President Bush has often (justly) been criticized as exacerbating the rise in inequality in America with his tax cuts that disproportionately benefit the richest among us. But the underlying problem precedes the Bush Administration, as The Economist's article shows.
Cynthia Tucker, a liberal columnist for the Atlanta Journal-Constitution, agrees in this column, which quotes The Economist's article, that it's not all Bush's fault: "President Bush is not responsible for the hardening of class status; social mobility has been limited by a range of trends, including the demise of manufacturing jobs that guaranteed middle-class wages and lifelong benefits."
But she also faults Bush and his "so-called Ownership Society." She says it
... will make things worse for those stuck in the bottom half. His policies help those who already own stock, bonds and real estate; they do little for those who don't have much. As just one example, Bush has done little to help working-class and poor students pay college tuition (except to offer them the chance to serve in the military).

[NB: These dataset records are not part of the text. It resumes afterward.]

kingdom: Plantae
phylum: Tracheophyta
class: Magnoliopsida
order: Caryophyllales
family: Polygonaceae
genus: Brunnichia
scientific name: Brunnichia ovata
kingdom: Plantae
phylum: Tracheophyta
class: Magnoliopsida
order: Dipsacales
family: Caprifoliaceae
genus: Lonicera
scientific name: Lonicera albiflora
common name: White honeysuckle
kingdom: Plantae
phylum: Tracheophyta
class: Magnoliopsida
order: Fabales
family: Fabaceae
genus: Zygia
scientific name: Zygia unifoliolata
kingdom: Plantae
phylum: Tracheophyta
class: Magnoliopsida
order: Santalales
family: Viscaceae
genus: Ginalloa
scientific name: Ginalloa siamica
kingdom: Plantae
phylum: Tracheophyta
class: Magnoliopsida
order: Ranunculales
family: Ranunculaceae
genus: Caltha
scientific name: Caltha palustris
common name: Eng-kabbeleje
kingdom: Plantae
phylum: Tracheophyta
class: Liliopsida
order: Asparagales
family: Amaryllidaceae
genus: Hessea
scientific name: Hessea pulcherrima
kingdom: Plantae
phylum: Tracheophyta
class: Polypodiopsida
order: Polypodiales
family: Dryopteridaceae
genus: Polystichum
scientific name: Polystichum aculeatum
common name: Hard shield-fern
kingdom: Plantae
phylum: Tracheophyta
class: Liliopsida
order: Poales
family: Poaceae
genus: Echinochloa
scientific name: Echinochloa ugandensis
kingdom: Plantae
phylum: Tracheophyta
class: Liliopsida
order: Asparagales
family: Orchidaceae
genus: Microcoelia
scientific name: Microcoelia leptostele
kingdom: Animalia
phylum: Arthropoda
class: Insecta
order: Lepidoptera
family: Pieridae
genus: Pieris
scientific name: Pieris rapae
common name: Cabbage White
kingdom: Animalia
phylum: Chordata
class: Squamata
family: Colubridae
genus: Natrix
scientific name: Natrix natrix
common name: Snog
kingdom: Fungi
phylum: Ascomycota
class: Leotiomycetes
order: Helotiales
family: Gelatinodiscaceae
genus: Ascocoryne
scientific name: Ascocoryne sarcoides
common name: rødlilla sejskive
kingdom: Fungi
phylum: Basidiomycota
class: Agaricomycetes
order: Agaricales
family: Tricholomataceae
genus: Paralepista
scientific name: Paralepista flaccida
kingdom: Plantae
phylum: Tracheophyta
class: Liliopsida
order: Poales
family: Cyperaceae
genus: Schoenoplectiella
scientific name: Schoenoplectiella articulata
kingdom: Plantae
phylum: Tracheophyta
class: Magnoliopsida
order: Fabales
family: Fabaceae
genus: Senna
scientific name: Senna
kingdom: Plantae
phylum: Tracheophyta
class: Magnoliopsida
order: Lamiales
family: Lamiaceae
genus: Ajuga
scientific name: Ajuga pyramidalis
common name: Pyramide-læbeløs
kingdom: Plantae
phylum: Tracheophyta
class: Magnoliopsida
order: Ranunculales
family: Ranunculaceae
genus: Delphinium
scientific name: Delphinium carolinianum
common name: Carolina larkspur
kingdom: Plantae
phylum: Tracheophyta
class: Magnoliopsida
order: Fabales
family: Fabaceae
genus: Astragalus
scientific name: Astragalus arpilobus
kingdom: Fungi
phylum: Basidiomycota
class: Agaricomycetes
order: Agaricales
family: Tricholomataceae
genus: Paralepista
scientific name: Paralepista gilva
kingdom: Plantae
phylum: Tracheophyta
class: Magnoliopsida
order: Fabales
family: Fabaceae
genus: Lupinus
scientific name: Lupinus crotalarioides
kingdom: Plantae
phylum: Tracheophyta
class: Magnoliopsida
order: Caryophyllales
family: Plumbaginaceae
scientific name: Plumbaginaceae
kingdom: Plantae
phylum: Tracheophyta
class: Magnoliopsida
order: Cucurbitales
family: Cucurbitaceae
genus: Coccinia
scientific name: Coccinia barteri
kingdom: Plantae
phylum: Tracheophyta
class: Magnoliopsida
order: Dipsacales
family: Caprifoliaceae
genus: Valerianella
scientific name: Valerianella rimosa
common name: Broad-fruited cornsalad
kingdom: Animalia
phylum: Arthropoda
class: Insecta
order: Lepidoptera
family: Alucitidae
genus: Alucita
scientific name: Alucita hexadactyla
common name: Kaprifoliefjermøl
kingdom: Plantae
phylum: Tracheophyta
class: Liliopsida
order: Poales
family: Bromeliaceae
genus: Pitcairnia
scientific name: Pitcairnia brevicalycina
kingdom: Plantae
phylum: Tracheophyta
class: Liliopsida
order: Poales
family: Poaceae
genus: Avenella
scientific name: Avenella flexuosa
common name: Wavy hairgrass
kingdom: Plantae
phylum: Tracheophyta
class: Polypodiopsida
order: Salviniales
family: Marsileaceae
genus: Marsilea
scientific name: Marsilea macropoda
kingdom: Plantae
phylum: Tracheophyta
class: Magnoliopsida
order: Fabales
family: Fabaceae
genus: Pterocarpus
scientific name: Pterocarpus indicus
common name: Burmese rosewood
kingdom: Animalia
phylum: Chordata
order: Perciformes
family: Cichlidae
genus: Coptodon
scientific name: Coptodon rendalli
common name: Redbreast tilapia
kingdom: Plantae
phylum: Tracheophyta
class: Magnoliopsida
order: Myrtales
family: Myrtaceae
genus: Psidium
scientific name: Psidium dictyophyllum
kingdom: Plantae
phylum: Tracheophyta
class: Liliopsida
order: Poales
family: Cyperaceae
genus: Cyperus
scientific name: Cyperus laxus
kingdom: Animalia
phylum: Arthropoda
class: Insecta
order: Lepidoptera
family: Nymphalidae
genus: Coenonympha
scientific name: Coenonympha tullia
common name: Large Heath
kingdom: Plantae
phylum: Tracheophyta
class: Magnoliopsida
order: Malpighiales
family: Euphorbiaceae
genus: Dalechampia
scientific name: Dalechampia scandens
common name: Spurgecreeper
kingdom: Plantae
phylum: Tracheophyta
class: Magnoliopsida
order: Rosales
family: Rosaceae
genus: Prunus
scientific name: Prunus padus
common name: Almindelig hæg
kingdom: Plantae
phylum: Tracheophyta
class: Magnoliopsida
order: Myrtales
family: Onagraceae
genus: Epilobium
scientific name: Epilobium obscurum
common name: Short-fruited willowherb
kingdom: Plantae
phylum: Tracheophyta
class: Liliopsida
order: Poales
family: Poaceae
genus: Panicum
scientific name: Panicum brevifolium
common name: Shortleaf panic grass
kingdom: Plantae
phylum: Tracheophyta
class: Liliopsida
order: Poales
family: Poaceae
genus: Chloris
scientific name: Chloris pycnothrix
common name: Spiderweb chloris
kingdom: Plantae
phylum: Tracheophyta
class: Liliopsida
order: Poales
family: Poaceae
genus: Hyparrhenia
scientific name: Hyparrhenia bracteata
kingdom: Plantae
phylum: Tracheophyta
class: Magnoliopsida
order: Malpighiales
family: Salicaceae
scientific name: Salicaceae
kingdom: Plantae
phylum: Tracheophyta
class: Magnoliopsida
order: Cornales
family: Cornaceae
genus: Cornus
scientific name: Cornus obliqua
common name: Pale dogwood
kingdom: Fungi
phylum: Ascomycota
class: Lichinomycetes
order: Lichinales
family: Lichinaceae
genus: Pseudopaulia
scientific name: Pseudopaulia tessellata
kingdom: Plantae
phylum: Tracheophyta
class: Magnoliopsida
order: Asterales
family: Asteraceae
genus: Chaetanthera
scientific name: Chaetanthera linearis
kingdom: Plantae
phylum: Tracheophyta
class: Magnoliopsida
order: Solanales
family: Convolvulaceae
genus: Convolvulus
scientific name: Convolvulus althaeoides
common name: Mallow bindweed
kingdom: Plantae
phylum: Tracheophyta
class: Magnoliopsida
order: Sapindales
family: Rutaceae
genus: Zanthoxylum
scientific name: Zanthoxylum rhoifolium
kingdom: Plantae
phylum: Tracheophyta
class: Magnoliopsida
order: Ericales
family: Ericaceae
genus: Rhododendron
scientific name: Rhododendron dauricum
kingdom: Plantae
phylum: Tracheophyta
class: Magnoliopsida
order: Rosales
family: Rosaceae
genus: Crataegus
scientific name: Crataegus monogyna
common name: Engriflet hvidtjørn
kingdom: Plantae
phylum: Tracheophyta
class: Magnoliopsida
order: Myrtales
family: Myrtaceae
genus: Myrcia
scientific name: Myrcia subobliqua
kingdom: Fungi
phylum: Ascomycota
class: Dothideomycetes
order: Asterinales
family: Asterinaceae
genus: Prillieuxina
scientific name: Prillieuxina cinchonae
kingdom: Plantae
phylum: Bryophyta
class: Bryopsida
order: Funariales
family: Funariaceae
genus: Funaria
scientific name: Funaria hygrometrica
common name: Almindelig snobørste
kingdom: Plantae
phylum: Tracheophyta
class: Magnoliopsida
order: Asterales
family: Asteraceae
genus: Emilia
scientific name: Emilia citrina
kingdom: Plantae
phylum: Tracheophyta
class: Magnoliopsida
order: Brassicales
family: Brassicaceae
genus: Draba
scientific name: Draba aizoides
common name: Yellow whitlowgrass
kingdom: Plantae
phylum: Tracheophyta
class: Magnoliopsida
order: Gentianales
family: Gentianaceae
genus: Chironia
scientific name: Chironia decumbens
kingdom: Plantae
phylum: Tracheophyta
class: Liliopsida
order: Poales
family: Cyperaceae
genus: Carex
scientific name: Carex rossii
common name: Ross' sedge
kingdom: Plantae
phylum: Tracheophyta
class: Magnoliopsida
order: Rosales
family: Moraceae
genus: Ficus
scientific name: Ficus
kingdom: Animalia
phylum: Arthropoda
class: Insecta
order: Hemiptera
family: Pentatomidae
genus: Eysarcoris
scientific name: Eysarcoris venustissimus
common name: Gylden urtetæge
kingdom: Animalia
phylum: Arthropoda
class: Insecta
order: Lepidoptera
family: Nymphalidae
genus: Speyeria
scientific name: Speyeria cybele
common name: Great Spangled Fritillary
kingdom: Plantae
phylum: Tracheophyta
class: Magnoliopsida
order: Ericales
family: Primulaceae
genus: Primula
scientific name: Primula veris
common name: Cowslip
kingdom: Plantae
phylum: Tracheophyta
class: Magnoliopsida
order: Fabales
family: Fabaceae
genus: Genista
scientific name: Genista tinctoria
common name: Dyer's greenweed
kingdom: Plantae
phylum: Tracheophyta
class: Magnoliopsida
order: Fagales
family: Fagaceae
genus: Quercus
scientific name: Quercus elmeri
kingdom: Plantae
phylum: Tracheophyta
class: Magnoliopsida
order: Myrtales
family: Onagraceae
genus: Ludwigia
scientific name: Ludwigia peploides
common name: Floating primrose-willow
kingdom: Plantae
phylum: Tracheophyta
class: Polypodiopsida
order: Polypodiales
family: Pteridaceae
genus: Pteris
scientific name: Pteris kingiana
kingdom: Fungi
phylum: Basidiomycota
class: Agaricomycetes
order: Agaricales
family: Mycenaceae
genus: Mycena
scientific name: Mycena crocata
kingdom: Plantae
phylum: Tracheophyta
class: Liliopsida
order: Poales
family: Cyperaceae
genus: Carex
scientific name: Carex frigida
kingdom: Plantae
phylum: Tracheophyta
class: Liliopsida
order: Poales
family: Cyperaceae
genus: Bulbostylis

oldstyliberal, this blog's proprietor, doesn't think the Ownership Society itself a bad idea ... but he also agrees with Ms. Tucker that "if America is to live up to its ideals as an egalitarian nation where any child can grow up to be president of the United States or CEO of her own software company, we're going to have to level the playing field."
One way to level the playing field is to take Rep. Harold Ford, a Democratic congressman from Tennessee, up on his proposal to create American Stakeholder Accounts. In an op-ed column in the Washington Post of Jan. 25, 2005, the congressman wrote:
The time has come for a national strategy to give every child an ownership stake in America's future. In the tradition of the GI Bill and the Homestead Act, Congress should act on a bold initiative to introduce more middle- and lower-income Americans to the financial markets.
New Deal and Great Society programs have had great success reducing poverty. But these programs are not oriented toward wealth accumulation. To renew America's tradition of upward social mobility, we have to find new ways to help those living on modest incomes save and invest.
To do that, according to an online press release here, Ford proposes "the creation of American Stakeholder Accounts, savings accounts established at birth to give all children 'an ownership stake in America's future.'"
These investment accounts would be financed something like IRAs, with tax-free contributions. The accounts would be established for a newborn child by its parents; they would receive regular tax-free contributions from the parents thereafter; they would be restricted to relatively "safe" private investments, not wild speculation; and they could not be touched until the child is 18.
Then, after age 18, money could be taken out of the accounts, tax free, for a limited list of purposes such as paying college tuition.
These American Stakeholder Accounts would make even children born to families of limited means active participants in the Ownership Society. They would help America level its playing field, and that's all to the good.